Islam di Indonesia, dengan berbagai harmoni dan santunnya, juga tidak pernah luput dari dinamika pemikiran dan gerakan pembaharuan. Dimulai sejak gerakan reformisme Muhammad Abduh yang dianggap rasional-liberal, kemudian di Indonesia berpadu dengan paham Wahabiyah yang skriptual-formal. Inilah benih-benih kaum “modernis” dan “neo-modernis” Islam di Indonesia, yang kemudian mendapat laqab “lokomotif pembaharuan”.
Memperbincangkan gerakan pembaharuan pemikiran Islam di Indonesia, apalagi di masa Orde Baru ini, tidak bisa mengabaikan sosok Nurcholish Madjid, Abdurrahman Wahid, Harun Nasution, Djohan Effendi, M. Dawam Rahardjo, Mukti Ali, Munawir Sjadzali, Kuntowijoyo, Jalaluddin Rakhmat, A. Syafi’i Ma’arif, M. Amien Rais, KH. Achmad Shiddiq, Moeslim Abdurrahman, dan belakangan Masdar F. Mas’udi. Memang menjelang akhir dasawarsa 1970-an sampai dengan dasawarsa 1980-an, khazanah pemikiran Islam diperkaya dengan pemikiran-pemikiran alternatif, baik dalam bidang teologi, politik, maupun sosial, dan ekonomi. Mereka tampil dengan gagasan yang segar meramaikan diskursus intelektual tahun 1980-an.
Dengan mengembangkan pendekatan yang lebih kontekstual, mereka mengetengahkan fungsionalisasi ajaran-ajaran Islam guna mengatasi masalah-masalah umat yang konkret, seperti kemiskinan, kebodohan, keterbelakangan, keadilan sosial, demokratisasi, toleransi, dan sebagainya. Ada yang menggunakan analisis struktural-fungsional, ada yang fenomenologis-hermeneutis, dan ada juga yang berangkat dari warisan budaya-tradisi yang dimiliki.
Secara umum dapat dikatakan bahwa tulisan-tulisan mereka tidak bersifat normatif dan doktrinal, tetapi lebih berorientasi pada dimensi empiris dan realistis. Karena itu, gagasan-gagasan yang bersifat ideologis hampir jarang dikemukakan, tetapi lebih mengetengahkan pendekatan rasional, akademis, dan praksis terhadap dilema yang dihadapi umat Islam. Karenanya, gagasan yang mempunyai muatan ideologis semacam “negara Islam” sama sekali dinegasikan, dan sebagai gantinya mereka justru memformulasikan pemikiran yang berwawasan keislaman dan keindonesiaan yang inklusif, dengan berbagai aliran pemikirannya masing-masing.

▸ **Instruksi tertulis a**:
Ulangi tanpa perubahan sedikit pun baris-baris data mulai dari baris pertama hingga baris yang memuat "scientific name: Eucomis zambesiaca", termasuk kedua batasnya.

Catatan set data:

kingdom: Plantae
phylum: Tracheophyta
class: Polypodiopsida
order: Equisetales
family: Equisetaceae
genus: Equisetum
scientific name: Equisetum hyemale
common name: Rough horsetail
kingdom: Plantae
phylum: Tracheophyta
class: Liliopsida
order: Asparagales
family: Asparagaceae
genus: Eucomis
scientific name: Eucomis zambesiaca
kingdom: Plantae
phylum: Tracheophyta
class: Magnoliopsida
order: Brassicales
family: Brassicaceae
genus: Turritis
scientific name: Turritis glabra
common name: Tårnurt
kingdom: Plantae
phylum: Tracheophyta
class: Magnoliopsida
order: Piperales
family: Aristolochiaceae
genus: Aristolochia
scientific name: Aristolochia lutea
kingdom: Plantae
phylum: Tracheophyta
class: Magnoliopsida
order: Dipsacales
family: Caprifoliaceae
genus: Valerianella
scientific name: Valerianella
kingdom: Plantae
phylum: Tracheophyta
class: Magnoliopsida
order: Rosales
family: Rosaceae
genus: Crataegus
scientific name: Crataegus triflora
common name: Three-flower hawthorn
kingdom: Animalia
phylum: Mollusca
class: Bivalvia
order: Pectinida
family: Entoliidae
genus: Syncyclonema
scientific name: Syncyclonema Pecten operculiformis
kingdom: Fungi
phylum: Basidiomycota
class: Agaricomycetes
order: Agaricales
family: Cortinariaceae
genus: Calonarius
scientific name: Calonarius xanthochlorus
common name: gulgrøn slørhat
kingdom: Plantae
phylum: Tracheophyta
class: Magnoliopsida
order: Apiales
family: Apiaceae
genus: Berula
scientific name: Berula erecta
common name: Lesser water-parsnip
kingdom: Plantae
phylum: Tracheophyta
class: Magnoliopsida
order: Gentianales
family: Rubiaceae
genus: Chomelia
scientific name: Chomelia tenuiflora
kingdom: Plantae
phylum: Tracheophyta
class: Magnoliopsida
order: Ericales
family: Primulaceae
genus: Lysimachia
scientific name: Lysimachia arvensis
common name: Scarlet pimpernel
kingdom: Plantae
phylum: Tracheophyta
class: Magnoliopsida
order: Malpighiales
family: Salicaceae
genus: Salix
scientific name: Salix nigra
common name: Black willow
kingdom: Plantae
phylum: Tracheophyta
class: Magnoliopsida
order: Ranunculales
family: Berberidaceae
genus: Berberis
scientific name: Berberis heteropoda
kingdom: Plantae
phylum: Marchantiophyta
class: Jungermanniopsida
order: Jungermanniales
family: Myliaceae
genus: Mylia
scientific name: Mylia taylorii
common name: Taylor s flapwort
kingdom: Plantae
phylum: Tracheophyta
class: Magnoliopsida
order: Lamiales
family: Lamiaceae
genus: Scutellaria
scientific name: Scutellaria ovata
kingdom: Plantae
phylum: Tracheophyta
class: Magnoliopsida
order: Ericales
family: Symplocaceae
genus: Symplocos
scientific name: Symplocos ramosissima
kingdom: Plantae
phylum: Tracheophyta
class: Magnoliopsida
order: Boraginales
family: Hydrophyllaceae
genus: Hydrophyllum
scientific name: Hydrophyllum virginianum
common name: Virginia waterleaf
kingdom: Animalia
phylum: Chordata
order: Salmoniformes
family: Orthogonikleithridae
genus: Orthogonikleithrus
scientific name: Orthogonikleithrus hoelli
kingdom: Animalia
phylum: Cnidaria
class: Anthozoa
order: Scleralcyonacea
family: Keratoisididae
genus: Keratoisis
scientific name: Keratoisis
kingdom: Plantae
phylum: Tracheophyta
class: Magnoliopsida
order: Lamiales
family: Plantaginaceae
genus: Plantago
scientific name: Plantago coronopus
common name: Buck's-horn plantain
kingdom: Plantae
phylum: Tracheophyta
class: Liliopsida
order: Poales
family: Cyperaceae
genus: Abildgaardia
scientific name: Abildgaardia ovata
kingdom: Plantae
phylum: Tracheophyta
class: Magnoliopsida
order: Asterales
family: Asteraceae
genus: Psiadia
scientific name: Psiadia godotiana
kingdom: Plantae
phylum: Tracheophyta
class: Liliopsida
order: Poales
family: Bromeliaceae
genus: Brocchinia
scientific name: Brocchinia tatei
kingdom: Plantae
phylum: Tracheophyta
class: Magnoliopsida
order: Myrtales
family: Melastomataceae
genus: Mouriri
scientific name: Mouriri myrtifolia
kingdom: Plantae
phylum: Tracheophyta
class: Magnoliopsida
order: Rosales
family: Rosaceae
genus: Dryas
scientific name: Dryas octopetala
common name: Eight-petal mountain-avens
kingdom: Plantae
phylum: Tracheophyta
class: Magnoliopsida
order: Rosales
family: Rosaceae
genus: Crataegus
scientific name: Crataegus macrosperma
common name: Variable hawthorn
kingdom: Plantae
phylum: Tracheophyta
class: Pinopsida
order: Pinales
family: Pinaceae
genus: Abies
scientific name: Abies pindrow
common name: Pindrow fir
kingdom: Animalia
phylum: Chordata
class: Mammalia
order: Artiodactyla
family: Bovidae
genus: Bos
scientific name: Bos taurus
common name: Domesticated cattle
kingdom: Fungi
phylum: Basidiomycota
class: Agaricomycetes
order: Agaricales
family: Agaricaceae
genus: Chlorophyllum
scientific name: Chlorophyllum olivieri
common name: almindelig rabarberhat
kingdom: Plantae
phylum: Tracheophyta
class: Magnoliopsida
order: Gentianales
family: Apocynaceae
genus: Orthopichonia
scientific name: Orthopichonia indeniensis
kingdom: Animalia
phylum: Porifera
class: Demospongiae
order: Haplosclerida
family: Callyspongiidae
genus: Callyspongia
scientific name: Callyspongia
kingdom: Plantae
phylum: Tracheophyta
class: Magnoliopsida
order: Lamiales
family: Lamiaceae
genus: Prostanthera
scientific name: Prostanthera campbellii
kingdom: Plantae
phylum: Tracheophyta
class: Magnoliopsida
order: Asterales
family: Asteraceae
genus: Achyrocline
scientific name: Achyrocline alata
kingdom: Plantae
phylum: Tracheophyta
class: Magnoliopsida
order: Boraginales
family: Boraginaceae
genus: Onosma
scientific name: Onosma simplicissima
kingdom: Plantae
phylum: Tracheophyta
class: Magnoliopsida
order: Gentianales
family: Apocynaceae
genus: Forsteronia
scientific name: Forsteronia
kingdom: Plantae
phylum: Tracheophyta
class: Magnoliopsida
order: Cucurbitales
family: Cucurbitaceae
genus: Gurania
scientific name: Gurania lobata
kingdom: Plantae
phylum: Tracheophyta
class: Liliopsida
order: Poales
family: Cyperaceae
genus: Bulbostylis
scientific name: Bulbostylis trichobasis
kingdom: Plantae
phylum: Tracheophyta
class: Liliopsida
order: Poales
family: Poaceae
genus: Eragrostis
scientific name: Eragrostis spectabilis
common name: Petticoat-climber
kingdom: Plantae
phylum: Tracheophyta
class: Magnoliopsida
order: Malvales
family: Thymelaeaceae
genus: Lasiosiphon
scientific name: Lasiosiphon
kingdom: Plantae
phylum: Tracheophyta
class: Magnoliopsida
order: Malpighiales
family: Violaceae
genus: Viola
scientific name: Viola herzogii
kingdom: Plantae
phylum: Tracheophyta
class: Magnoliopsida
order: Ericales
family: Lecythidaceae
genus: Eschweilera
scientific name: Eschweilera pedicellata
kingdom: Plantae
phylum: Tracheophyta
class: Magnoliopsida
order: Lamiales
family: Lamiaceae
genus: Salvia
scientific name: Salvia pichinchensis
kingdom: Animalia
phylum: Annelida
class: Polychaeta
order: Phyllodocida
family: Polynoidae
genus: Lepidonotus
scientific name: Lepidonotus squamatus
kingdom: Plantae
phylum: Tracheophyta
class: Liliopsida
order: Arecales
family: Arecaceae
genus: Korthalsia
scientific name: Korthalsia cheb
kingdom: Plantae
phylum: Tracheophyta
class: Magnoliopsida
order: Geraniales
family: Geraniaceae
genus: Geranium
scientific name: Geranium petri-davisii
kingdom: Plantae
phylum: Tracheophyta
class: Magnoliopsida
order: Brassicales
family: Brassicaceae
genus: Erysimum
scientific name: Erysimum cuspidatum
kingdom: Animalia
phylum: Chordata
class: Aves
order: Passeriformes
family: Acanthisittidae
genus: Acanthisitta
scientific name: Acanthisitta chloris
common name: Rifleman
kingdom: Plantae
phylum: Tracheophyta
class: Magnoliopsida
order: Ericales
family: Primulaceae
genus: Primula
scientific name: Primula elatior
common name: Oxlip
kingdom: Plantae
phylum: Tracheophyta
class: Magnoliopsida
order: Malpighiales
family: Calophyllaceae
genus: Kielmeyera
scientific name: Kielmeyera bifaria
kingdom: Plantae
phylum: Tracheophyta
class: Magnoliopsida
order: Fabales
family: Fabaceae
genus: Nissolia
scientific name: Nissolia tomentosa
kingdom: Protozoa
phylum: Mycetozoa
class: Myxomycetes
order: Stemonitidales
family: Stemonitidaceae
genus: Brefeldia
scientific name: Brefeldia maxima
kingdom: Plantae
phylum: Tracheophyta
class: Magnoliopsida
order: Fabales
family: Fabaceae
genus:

▸ **Instruksi tertulis b**:
Salin dengan persis bagian teks tentang pembaharuan pemikiran Islam di Indonesia, mulai dari "Secara umum dapat" sampai dengan "aliran pemikirannya masing-masing.".

▸ **Hasil yang benar a**:
kingdom: Plantae
phylum: Tracheophyta
class: Polypodiopsida
order: Equisetales
family: Equisetaceae
genus: Equisetum
scientific name: Equisetum hyemale
common name: Rough horsetail
kingdom: Plantae
phylum: Tracheophyta
class: Liliopsida
order: Asparagales
family: Asparagaceae
genus: Eucomis
scientific name: Eucomis zambesiaca

▸ **Hasil yang benar b**:
Secara umum dapat dikatakan bahwa tulisan-tulisan mereka tidak bersifat normatif dan doktrinal, tetapi lebih berorientasi pada dimensi empiris dan realistis. Karena itu, gagasan-gagasan yang bersifat ideologis hampir jarang dikemukakan, tetapi lebih mengetengahkan pendekatan rasional, akademis, dan praksis terhadap dilema yang dihadapi umat Islam. Karenanya, gagasan yang mempunyai muatan ideologis semacam “negara Islam” sama sekali dinegasikan, dan sebagai gantinya mereka justru memformulasikan pemikiran yang berwawasan keislaman dan keindonesiaan yang inklusif, dengan berbagai aliran pemikirannya masing-masing.